Gleichzeitig kritisierte er den Umgang der Medien mit der AfD. Marko wies auf die verlogene Behauptung der rechtsextremen Partei hin, die sich permanent darüber beschwere, dass sie ,,ausgegrenzt“ werde, obwohl sie ,,in 20 Talkshows jeweils eine Stunde“ über ,,Dinge, die man angeblich nicht mehr sagen darf“, schwadroniere.
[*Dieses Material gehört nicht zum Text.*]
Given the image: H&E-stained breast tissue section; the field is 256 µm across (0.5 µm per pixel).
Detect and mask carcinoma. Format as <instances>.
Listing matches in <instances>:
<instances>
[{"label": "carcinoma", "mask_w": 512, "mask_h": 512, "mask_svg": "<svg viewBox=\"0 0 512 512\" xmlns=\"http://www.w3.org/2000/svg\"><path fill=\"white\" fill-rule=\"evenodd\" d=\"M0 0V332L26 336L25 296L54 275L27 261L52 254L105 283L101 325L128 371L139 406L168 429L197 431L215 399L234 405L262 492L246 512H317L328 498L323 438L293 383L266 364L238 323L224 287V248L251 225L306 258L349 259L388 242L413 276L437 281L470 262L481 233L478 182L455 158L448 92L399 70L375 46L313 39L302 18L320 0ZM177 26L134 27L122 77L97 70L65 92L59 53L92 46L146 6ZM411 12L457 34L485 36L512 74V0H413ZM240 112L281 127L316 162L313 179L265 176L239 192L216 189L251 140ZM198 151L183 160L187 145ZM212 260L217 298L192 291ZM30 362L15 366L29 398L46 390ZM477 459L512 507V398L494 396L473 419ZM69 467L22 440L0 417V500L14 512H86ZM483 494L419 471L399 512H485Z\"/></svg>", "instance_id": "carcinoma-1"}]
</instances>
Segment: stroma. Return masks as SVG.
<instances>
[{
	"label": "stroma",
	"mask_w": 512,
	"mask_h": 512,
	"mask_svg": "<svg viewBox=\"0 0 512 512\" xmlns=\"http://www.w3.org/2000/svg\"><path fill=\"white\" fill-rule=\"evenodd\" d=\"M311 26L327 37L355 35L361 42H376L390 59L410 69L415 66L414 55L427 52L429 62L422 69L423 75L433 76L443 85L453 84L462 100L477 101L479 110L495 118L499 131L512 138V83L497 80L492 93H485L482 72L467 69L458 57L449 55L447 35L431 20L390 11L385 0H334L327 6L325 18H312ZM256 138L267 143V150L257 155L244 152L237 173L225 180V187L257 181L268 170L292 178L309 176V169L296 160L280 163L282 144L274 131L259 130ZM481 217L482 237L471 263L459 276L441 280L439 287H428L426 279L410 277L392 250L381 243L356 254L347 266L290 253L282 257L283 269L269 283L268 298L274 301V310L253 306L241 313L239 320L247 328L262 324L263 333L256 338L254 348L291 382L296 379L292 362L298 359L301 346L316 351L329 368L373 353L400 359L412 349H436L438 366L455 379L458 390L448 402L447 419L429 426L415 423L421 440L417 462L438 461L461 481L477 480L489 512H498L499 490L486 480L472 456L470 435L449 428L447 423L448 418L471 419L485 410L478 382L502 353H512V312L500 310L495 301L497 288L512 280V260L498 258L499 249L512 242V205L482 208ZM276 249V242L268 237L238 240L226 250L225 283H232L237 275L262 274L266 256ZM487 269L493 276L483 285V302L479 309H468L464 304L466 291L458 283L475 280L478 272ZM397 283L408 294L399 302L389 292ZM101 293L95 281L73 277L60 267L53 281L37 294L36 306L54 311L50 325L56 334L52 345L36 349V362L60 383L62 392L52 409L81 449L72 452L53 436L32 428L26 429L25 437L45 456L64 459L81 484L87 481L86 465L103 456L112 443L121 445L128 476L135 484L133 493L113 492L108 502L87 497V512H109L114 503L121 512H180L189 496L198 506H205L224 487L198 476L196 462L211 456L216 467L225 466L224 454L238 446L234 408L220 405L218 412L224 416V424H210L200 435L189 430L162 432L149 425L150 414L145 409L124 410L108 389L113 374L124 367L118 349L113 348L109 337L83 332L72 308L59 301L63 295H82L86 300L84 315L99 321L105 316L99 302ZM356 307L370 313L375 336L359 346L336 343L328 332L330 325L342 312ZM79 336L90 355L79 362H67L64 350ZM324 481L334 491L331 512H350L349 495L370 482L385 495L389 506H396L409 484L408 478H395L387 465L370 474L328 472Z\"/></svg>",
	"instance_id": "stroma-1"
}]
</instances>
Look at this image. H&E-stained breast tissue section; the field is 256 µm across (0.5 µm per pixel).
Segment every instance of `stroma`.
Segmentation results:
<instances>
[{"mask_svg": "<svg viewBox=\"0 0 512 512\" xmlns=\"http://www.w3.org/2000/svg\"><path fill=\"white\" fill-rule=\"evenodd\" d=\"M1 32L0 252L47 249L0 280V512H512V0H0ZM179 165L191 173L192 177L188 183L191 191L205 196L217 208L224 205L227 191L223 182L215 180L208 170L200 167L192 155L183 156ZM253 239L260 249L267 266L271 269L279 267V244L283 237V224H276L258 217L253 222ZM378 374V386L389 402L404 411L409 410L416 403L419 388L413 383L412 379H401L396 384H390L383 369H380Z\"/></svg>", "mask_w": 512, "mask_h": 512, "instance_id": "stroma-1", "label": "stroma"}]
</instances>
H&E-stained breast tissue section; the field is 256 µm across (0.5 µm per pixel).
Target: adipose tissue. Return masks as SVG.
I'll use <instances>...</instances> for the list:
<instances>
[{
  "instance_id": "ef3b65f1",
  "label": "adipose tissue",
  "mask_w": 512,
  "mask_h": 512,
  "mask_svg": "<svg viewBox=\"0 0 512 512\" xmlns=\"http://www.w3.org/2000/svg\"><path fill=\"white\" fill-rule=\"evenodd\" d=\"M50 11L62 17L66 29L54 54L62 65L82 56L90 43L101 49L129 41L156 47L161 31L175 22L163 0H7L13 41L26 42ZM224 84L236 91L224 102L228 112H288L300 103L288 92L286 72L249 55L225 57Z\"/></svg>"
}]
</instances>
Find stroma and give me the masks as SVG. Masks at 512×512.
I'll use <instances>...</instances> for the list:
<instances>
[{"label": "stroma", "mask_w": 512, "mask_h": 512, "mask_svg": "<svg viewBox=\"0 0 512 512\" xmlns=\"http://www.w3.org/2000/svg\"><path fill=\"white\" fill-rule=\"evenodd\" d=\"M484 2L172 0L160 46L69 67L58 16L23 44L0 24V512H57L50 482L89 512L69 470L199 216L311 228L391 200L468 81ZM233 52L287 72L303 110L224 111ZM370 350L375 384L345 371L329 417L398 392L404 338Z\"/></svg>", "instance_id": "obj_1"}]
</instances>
Die Verantwortung dafür liege beim politischen Establishment, das sich zunehmend den Rechtsextremen gegenüber öffne. ,,Genau das Gegenteil müsste eigentlich passieren. Man muss sich den Rechtsextremen gegenüber komplett verschließen“. Stattdessen würden Flüchtlinge zu Sündenböcken für die gesellschaftlichen Missstände gemacht. Dies sei ein durchsichtiger Versuch, ,,eine Randgruppe gegen die andere auszuspielen. Die armen Menschen gegen die Asylanten, die Obdachlosen gegen die Asylanten, die Obdachlosen gegen die armen Menschen usw.“.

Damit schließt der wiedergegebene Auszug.